Retype the following records exactly and exclude the pictures.

Data to use Start Marker

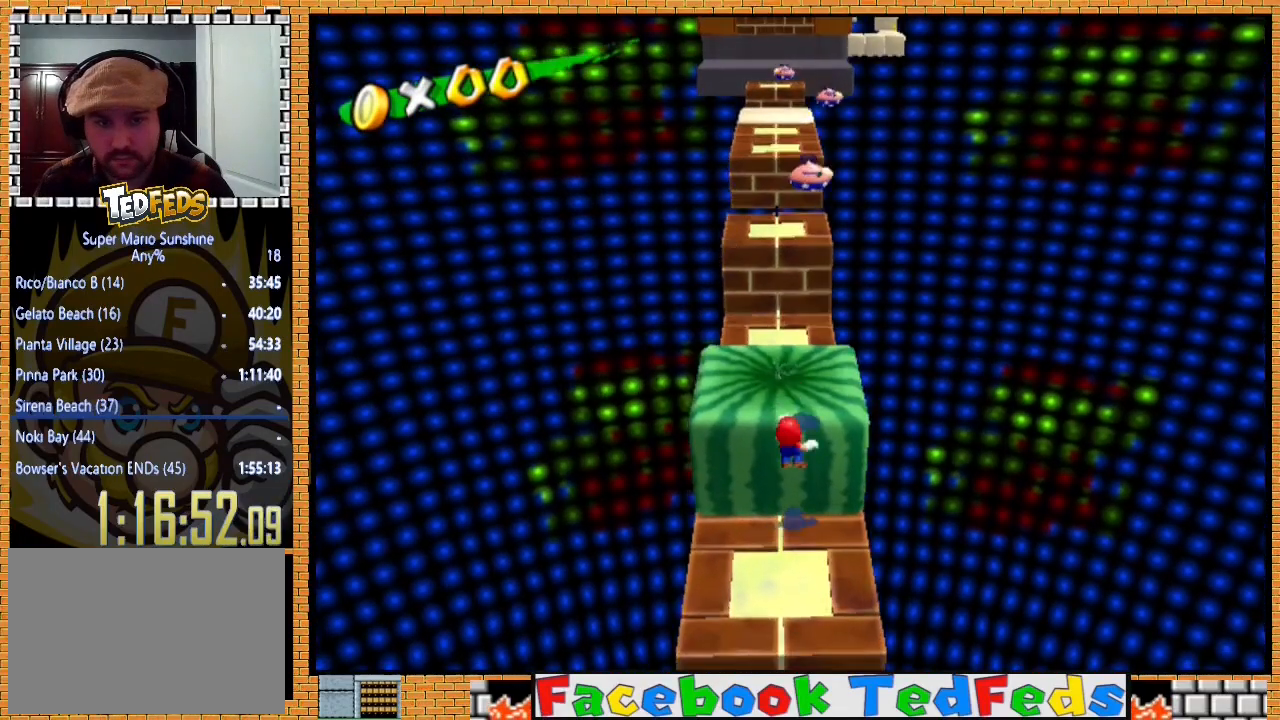
{"buttons": [], "left_stick": "up", "right_stick": "center", "events": [[133, "A", "up"]]}
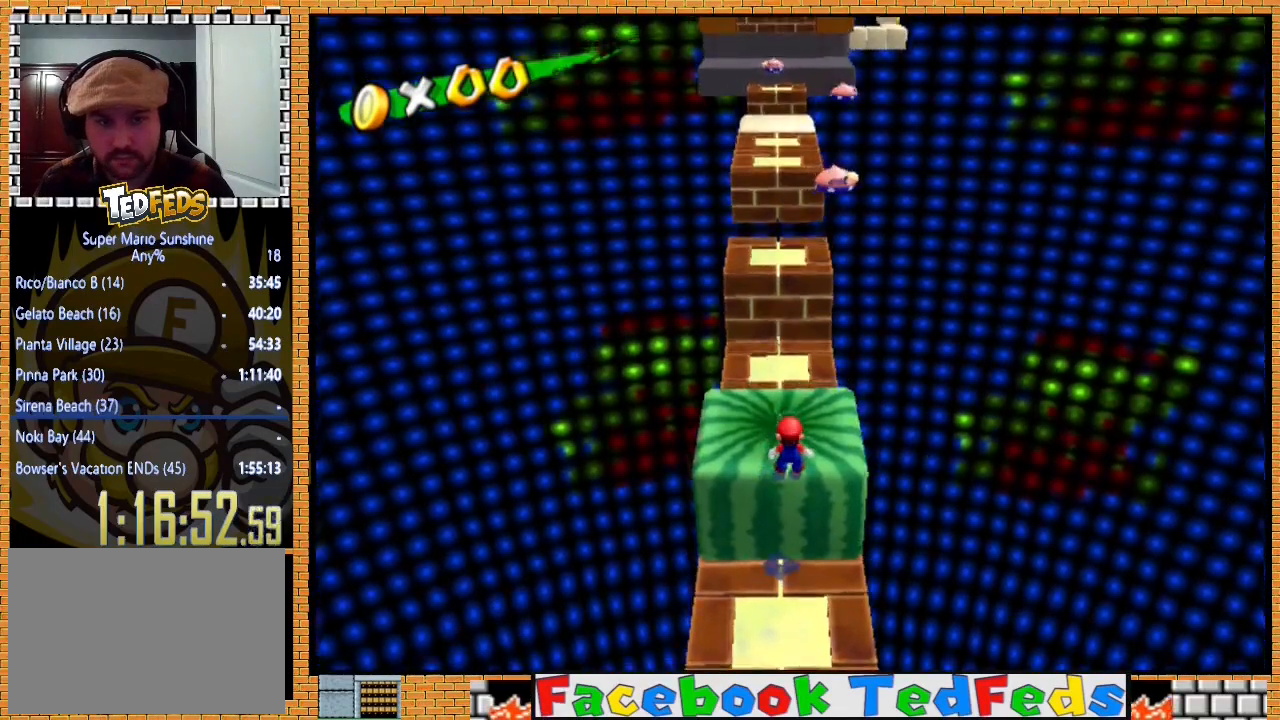
{"buttons": [], "left_stick": "up", "right_stick": "center", "events": [[300, "left_stick", "left"], [367, "left_stick", "down"], [467, "left_stick", "up"]]}
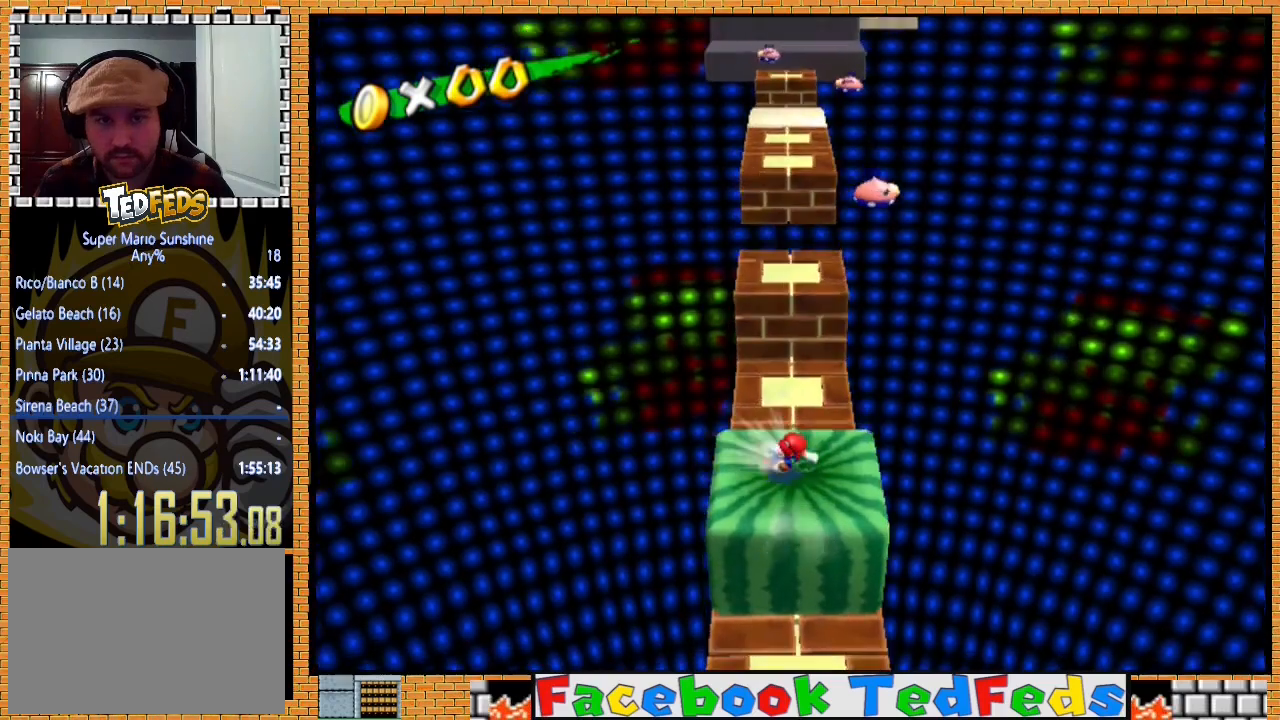
{"buttons": [], "left_stick": "center", "right_stick": "center", "events": [[67, "A", "down"], [167, "A", "up"], [300, "left_stick", "center"]]}
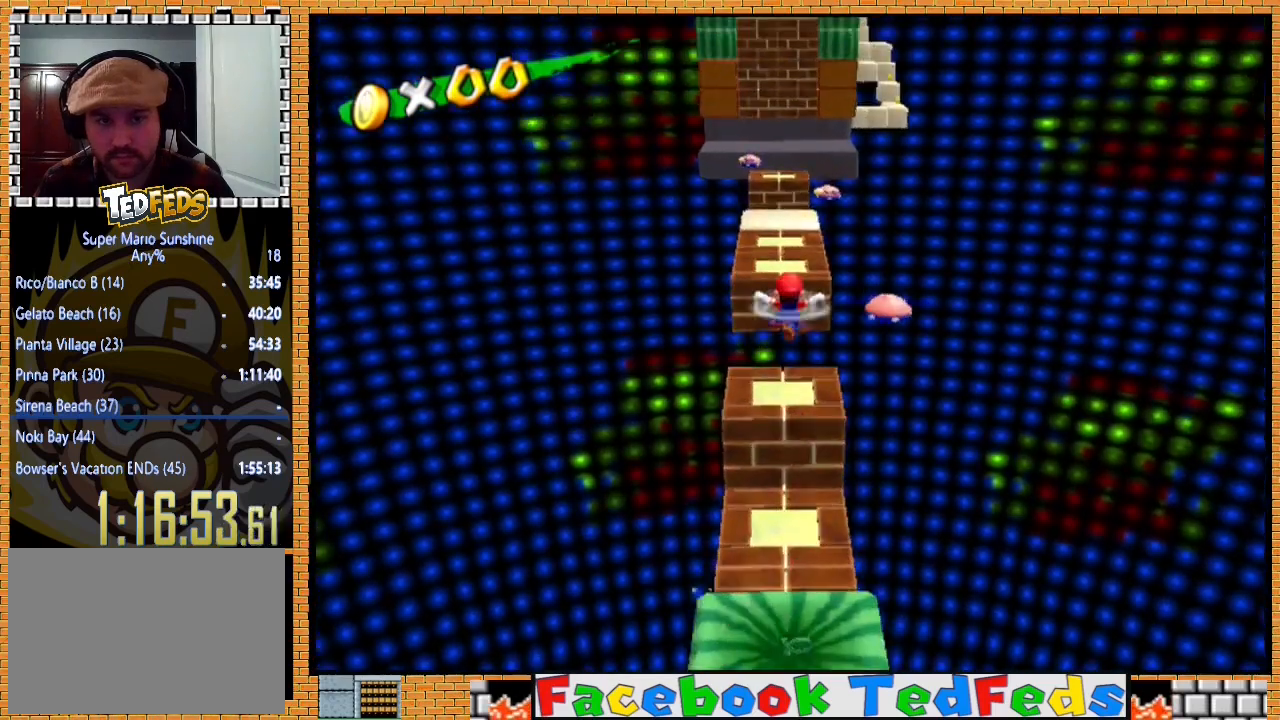
{"buttons": [], "left_stick": "down-right", "right_stick": "center", "events": [[167, "left_stick", "down"], [267, "left_stick", "center"], [467, "left_stick", "down-right"]]}
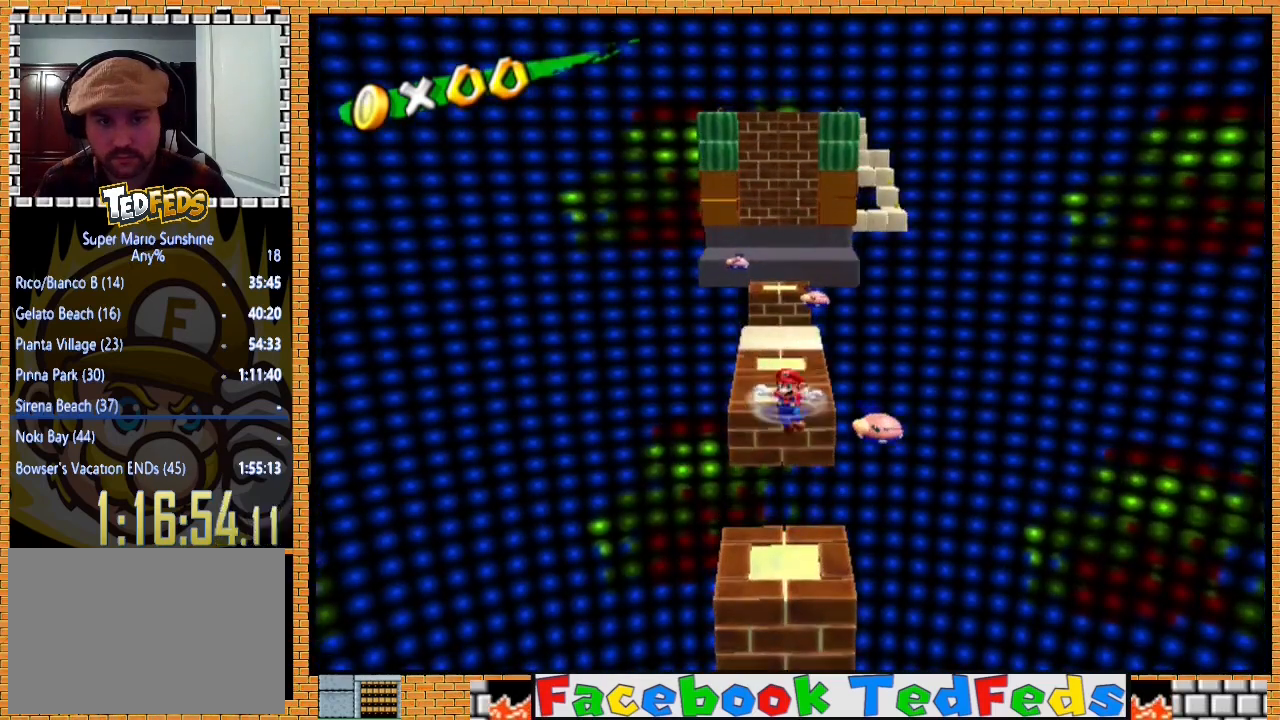
{"buttons": [], "left_stick": "center", "right_stick": "center", "events": [[100, "left_stick", "center"], [267, "left_stick", "down-right"], [367, "left_stick", "center"]]}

Data to use End Marker

### Answer to the problem:
{"buttons": [], "left_stick": "up", "right_stick": "center", "events": [[133, "A", "up"]]}
{"buttons": [], "left_stick": "up", "right_stick": "center", "events": [[300, "left_stick", "left"], [367, "left_stick", "down"], [467, "left_stick", "up"]]}
{"buttons": [], "left_stick": "center", "right_stick": "center", "events": [[67, "A", "down"], [167, "A", "up"], [300, "left_stick", "center"]]}
{"buttons": [], "left_stick": "down-right", "right_stick": "center", "events": [[167, "left_stick", "down"], [267, "left_stick", "center"], [467, "left_stick", "down-right"]]}
{"buttons": [], "left_stick": "center", "right_stick": "center", "events": [[100, "left_stick", "center"], [267, "left_stick", "down-right"], [367, "left_stick", "center"]]}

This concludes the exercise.